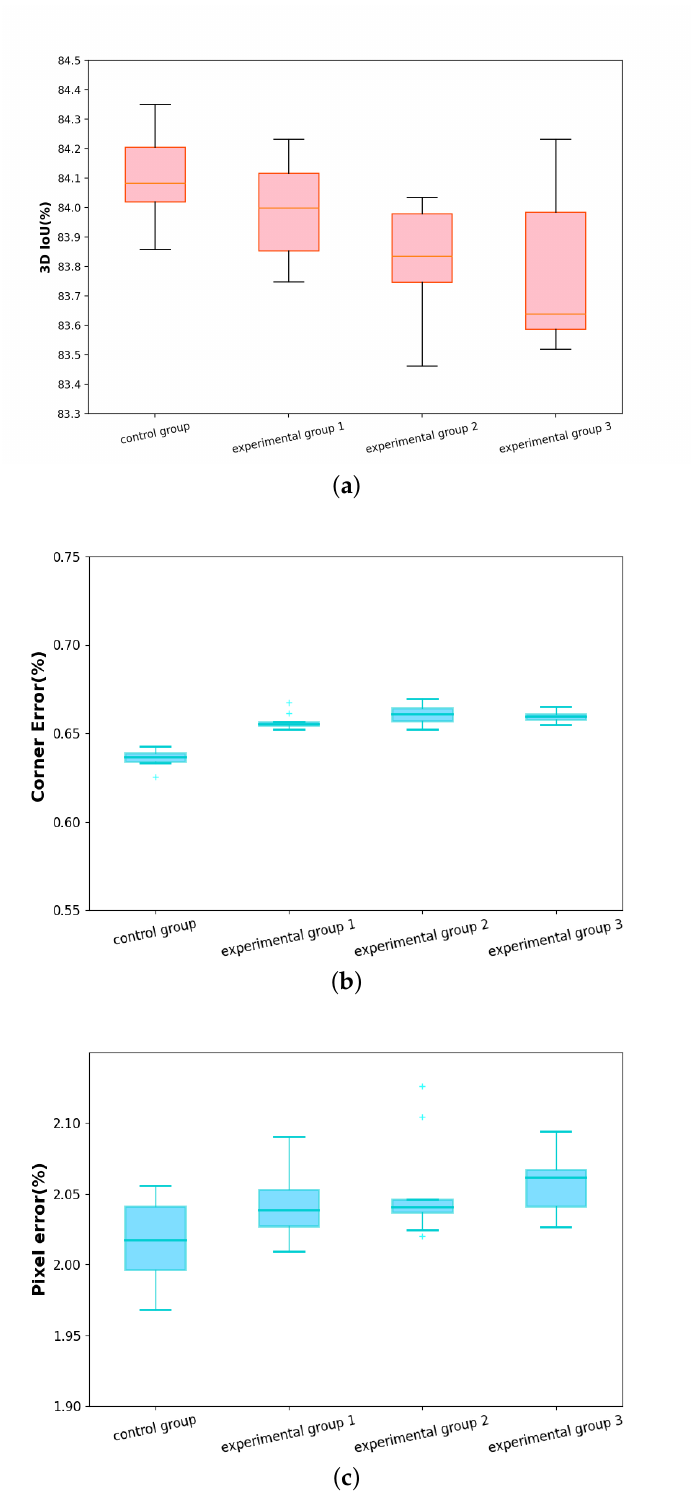
Figure 5. Ablation study for MreNet . ( a ) is for 3D IoU , ( b ) is for corner error ( CE ) and ( c ) is the result of pixel error ( PE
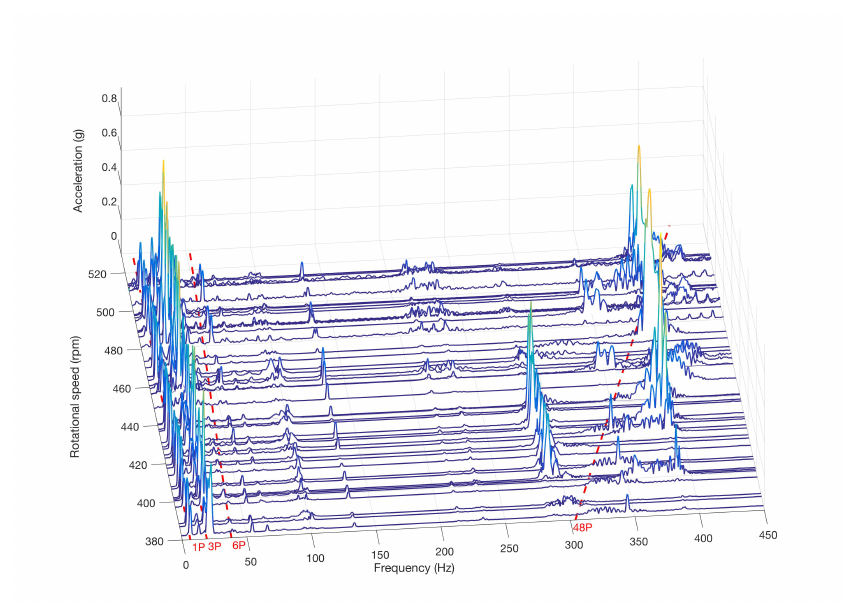
Figure 20. Waterfall of vibration of the tail fin in the Y direction under the oscillatory wind time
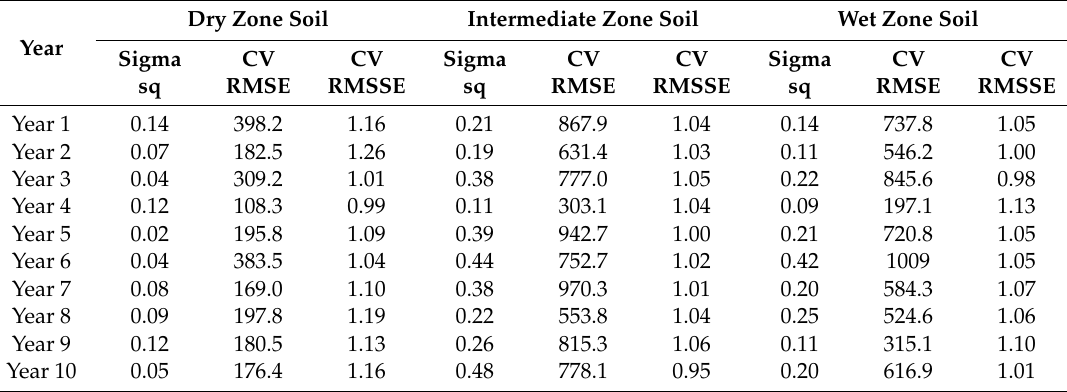
Table A2. The accuracy of the emulators developed to estimate the weight of rough rice (kg / ha) of rice (WRR) for di ff erent environments in Sri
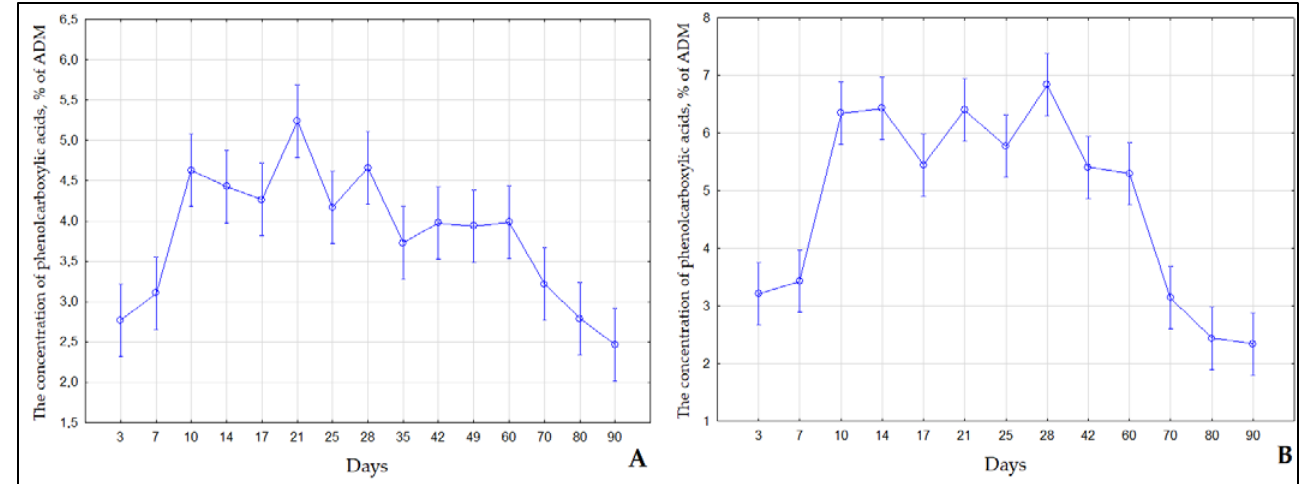
Figure 4. The concentration of phenol carboxylic acids in microshoots of S. betulifolia ssp. aemiliana cultured in ( A ) agar-solidified ( B ) and liquid media.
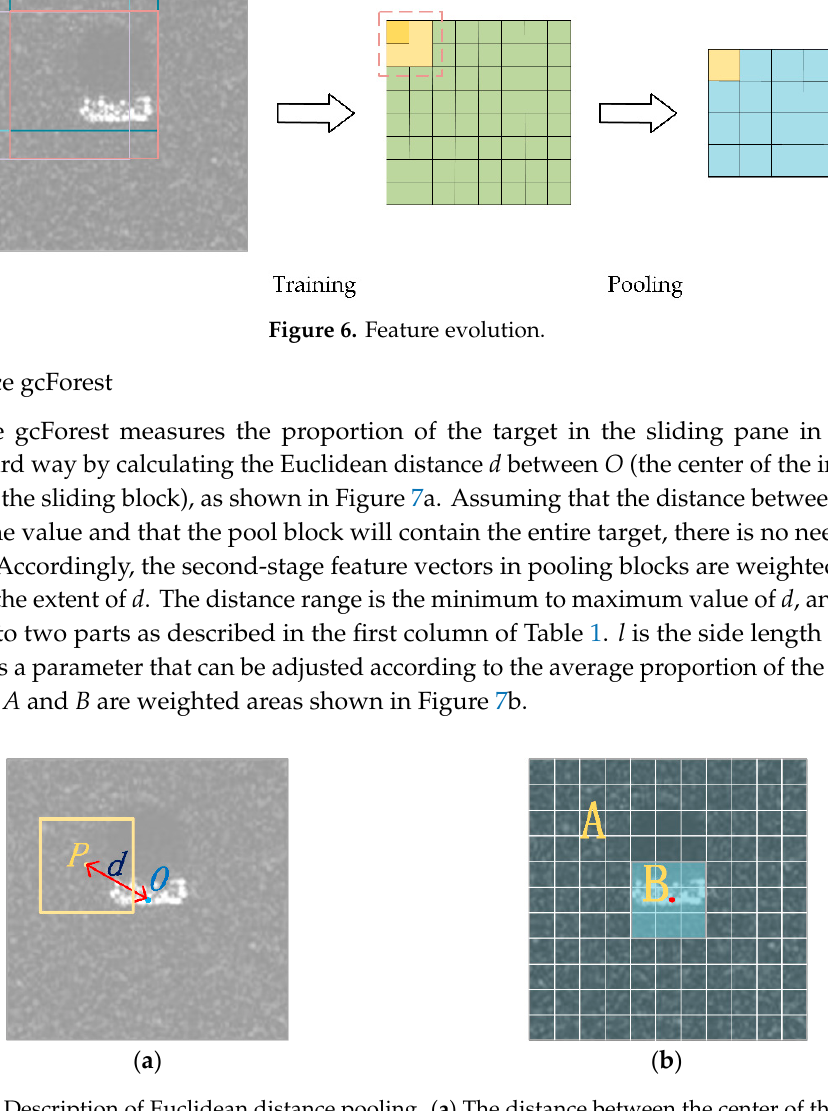
Figure 7. Description of Euclidean distance pooling. ( a ) The distance between the center of the image and the center of the pane; ( b ) the weight range partition diagram. Table 1. Weights for di ff erent distance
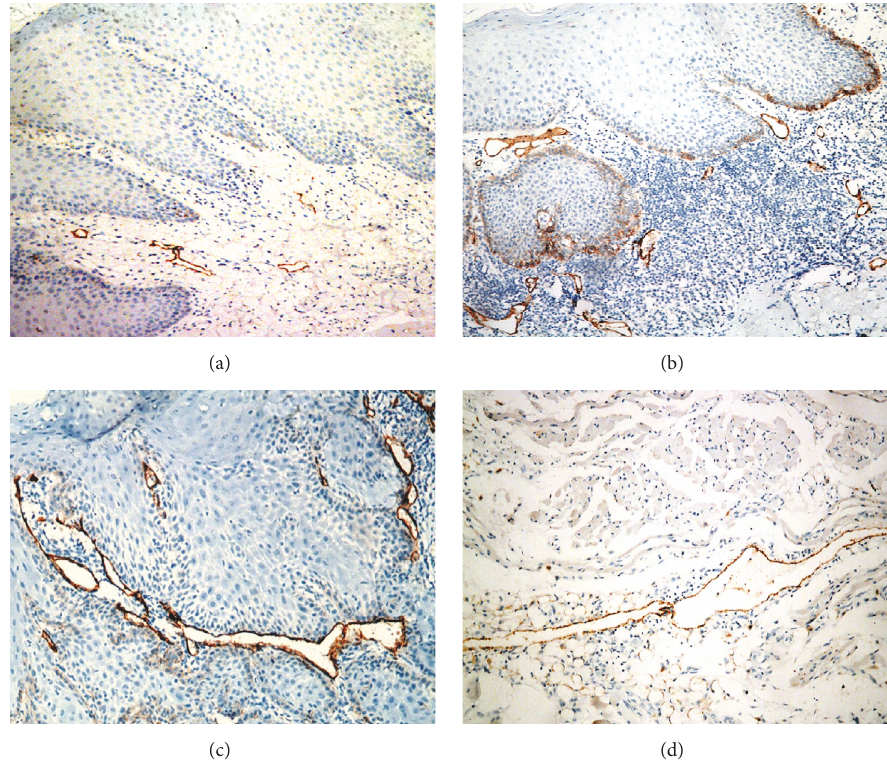
Figure 3: Photomicrographs of D2-40 stained sections showing few and superficially located LVs in normal mucosa ((a) × 200), more numerous LVs in node-free OSCC ((b) 200), and more dilated and deeply located LVs in positive lymph nodes OSCC ((c) × 200), ((d) ×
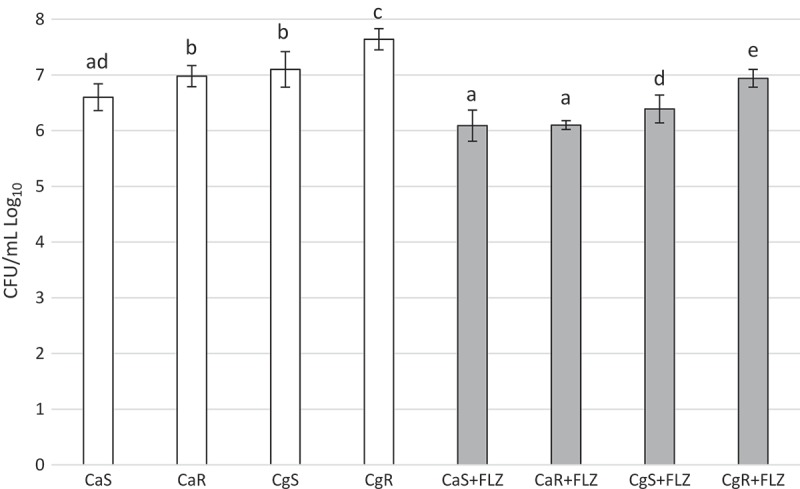
Mean values and standard deviations of Log10 (CFU/mL) of CaS, CaR, CgS, and CgR in the absence (white bars) or in the presence (gray bars) of fluconazole (FLZ). Bar charts were applied for normal data submitted to parametric analysis (ANOVA). Equal letters designate statistical correspondence (p < 0.05).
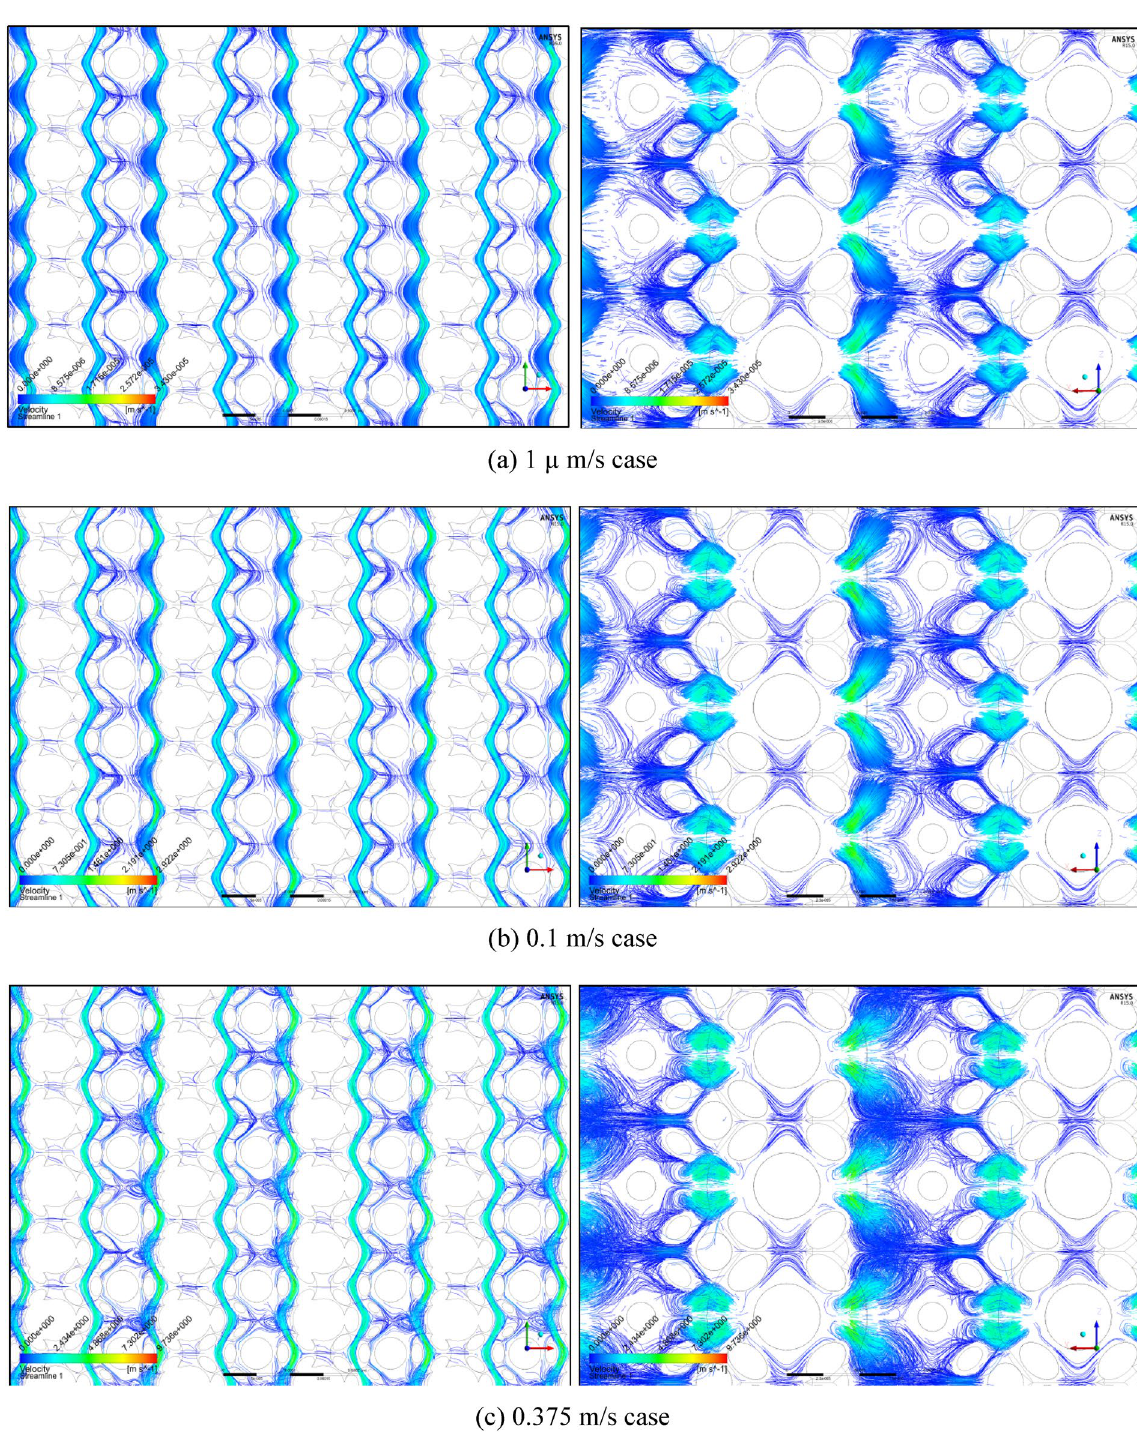
Figure 4. Streamline comparison of (C) multi-size base model in the three Y-directional flow conditions focusing on the centre parts in the X–Y (left) and X–Z (right)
──────────────────────────────
## WHAT TO WORK ON
From the records above, copy only the lines running from the line containing "Figure 20. Waterfall" to the line containing "Table A2. The", both ends included. Leave the pictures out.

## FINISHED EXERCISE
Figure 20. Waterfall of vibration of the tail fin in the Y direction under the oscillatory wind time
Table A2. The accuracy of the emulators developed to estimate the weight of rough rice (kg / ha) of rice (WRR) for di ff erent environments in Sri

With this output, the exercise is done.